Oxford Nanopore R&D includes food safety sequencing tech

By Joseph James Whitworth

- Last updated on GMT

Oxford Nanopore product family
Oxford Nanopore product family
Oxford Nanopore has raised £100m ($140m) to expand its product range including a device for food and water-safety surveillance.

Funds were raised from GIC (Singapore), China Construction Bank International (CCBI), Hostplus (Australia) and existing investors.

R&D on nanopore analysis devices will include high-throughput modular sequencing with PromethION and small, single-test sequencing with Flongle.

Flongle is designed to enable rapid real-time genetic analysis of infectious diseases, targeted analyses in precision medicine, food and/or water-safety surveillance and science education.

PromethION will enable large-scale, on-demand sequencing of human, plant or animal genomes.

A CCBI spokesperson said: “Our investment into Oxford Nanopore reflects our view that the high-growth sectors such as DNA sequencing have a promising future and is also underpinned by our strong belief that sequencing technology has the huge potential to enable new applications across life science research, healthcare, food and other industries in China.”

Oxford Nanopore is headquartered in the UK (Oxford and Cambridge) with a commercial presence in New York, Cambridge (US), China, Japan, France and Germany.
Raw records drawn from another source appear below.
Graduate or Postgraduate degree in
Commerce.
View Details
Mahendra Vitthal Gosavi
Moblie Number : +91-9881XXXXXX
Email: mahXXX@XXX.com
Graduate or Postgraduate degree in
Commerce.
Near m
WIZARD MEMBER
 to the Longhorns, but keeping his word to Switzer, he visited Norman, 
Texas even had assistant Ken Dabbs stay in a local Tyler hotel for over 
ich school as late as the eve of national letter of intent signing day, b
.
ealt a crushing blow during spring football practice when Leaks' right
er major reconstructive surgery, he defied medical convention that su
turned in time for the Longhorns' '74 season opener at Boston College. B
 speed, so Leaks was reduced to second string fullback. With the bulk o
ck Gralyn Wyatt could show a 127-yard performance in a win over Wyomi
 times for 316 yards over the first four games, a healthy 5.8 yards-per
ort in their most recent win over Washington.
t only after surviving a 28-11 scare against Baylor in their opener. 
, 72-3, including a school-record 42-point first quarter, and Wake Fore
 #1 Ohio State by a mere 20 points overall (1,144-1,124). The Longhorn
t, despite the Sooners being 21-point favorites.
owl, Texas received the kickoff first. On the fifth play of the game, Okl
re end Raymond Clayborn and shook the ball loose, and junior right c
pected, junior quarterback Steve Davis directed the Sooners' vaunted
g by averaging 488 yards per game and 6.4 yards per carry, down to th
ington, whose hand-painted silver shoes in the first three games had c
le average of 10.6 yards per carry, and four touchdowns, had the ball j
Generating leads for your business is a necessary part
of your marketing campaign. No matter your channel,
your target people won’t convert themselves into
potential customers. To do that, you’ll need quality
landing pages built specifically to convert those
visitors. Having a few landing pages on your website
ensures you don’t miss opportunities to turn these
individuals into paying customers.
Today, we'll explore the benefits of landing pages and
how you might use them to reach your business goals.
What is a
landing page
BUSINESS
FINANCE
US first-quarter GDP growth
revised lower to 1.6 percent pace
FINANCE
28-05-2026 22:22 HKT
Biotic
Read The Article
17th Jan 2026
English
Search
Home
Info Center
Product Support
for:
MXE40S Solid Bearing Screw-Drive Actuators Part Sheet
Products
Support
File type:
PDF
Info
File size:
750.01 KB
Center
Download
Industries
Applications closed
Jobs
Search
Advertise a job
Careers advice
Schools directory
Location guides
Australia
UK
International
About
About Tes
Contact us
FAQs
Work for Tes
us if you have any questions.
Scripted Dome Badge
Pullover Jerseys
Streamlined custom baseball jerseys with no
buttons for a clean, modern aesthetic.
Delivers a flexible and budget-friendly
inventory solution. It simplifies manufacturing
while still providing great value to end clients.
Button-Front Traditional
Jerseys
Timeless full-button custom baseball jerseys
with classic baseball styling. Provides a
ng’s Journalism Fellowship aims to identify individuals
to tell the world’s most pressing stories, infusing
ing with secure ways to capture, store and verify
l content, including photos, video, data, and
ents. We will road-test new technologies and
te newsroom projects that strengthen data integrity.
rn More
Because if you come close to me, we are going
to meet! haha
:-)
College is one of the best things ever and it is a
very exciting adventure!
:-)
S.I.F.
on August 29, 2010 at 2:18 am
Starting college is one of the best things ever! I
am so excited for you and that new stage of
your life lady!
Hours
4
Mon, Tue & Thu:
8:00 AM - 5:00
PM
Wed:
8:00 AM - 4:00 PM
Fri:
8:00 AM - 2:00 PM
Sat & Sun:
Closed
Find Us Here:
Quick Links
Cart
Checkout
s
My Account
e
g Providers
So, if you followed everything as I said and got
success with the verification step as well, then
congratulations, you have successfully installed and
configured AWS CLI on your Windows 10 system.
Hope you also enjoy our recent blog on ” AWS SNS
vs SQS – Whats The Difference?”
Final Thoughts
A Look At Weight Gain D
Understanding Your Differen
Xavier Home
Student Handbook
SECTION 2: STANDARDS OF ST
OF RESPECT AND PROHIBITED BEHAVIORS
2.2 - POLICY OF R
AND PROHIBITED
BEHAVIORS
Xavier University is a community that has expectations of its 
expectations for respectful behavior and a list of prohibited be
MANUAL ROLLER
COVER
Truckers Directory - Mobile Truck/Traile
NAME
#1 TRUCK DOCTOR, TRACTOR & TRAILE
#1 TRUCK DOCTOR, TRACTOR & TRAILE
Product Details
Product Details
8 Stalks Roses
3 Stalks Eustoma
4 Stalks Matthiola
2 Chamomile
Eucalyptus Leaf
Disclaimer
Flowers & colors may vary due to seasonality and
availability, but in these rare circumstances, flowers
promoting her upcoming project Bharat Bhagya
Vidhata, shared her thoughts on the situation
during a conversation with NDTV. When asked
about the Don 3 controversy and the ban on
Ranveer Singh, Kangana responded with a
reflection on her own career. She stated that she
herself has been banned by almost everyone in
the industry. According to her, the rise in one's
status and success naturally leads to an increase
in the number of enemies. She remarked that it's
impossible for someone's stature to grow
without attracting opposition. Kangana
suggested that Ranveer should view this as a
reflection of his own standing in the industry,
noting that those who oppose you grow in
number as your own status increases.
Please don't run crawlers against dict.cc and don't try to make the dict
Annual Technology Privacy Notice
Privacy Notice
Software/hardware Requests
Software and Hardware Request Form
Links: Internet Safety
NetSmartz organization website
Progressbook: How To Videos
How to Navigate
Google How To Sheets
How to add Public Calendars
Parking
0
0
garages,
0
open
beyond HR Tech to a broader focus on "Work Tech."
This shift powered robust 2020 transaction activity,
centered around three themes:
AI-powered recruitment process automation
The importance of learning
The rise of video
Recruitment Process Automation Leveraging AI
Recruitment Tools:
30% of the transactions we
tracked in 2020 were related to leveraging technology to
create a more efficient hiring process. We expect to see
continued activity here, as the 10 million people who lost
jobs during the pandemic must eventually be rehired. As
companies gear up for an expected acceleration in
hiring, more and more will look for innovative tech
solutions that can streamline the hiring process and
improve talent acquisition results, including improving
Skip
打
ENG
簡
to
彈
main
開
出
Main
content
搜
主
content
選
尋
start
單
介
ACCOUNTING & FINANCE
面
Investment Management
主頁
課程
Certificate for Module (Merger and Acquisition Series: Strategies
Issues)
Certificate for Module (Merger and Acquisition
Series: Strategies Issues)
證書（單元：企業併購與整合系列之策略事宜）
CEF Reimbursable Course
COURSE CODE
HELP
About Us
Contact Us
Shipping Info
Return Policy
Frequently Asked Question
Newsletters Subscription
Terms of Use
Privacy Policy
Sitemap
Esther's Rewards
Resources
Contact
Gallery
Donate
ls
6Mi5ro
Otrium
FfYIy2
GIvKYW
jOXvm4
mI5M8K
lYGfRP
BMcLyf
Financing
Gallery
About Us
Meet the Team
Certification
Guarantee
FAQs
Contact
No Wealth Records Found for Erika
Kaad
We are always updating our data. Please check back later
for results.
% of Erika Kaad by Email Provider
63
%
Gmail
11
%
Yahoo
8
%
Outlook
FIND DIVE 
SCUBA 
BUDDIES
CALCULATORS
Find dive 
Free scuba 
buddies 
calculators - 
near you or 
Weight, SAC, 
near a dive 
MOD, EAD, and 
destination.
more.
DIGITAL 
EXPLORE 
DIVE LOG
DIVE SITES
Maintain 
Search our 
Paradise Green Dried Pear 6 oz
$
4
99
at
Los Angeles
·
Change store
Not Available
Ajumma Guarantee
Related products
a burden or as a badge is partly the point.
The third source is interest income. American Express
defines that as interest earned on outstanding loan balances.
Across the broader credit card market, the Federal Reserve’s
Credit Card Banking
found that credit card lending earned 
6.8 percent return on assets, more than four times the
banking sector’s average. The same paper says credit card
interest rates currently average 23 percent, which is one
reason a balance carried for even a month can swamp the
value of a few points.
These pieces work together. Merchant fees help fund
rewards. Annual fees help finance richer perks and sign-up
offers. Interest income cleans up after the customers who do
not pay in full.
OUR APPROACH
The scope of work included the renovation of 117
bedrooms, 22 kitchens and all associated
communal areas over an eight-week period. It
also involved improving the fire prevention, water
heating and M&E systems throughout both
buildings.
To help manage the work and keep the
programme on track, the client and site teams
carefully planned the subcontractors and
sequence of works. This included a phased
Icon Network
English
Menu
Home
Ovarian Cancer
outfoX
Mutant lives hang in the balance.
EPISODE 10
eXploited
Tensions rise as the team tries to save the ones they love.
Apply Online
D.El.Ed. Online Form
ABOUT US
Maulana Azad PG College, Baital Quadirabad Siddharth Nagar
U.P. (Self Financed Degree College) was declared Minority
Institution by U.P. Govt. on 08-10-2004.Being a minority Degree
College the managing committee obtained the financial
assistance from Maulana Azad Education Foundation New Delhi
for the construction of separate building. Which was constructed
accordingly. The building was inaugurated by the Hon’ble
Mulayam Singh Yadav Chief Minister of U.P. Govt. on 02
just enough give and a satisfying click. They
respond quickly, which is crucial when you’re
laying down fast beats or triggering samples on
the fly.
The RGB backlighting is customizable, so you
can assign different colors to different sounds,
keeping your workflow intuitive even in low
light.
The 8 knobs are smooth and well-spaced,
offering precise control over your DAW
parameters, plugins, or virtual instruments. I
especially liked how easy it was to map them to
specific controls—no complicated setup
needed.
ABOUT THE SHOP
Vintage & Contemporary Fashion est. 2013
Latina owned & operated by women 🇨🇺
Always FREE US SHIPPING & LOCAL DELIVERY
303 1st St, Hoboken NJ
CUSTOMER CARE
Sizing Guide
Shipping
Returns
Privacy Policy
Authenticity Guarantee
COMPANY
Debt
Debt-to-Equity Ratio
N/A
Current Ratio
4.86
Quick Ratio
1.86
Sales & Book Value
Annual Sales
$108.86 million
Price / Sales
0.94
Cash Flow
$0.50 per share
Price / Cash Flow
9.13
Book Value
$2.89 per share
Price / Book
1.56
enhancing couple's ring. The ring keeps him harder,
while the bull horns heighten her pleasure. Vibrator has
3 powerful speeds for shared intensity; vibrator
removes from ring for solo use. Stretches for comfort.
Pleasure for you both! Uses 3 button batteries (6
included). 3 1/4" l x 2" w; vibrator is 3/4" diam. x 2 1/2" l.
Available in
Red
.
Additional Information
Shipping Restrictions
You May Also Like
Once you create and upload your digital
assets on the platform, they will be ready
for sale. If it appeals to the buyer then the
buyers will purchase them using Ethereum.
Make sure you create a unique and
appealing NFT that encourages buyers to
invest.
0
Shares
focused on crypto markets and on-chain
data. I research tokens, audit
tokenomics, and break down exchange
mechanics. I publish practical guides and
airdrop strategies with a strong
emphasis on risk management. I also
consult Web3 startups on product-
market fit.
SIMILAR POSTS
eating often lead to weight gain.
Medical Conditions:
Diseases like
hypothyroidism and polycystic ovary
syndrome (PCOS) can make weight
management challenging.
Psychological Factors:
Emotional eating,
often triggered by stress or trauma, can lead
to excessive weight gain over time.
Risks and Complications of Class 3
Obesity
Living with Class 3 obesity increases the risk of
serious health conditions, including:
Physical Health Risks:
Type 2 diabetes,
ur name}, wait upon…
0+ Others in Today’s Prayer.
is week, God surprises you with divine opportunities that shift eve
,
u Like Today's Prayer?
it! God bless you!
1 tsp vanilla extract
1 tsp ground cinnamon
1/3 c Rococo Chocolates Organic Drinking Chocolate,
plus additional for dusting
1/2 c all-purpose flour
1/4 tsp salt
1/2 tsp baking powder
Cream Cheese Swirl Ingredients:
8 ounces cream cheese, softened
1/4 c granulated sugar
New sites are being opened in Shanghai and San Francisco.

The company behind the MinION portable real-time DNA/RNA sequencer will also use investment to build a manufacturing facility in Oxford to meet demand for its sequencing technology.

The 34,000 square foot facility on the Harwell Science and Innovation Campus will increase manufacturing capabilities. It includes high-specification clean rooms, laboratories, office space and logistics areas.

Dr Gordon Sanghera, CEO at Oxford Nanopore, said business is moving quickly from personal sequencers into high-end sequencing and distributed analyses.

“In recent weeks, both Oxford Nanopore and our customers have shown very high yields of data from PromethION Flow Cells, demonstrating low-cost long-read nanopore sequencing at large scale," ​he said.

“Meanwhile, we are driving a change in how scientists and industries access DNA information, by introducing smaller, accessible, low-cost formats, including our forthcoming smartphone sequencer SmidgION.”

Theresa May, UK Prime Minister, said: “I’m pleased that such a pioneering British business has obtained the investment they need to grow, creating thousands more jobs and continuing ground-breaking research in this field here in the UK.”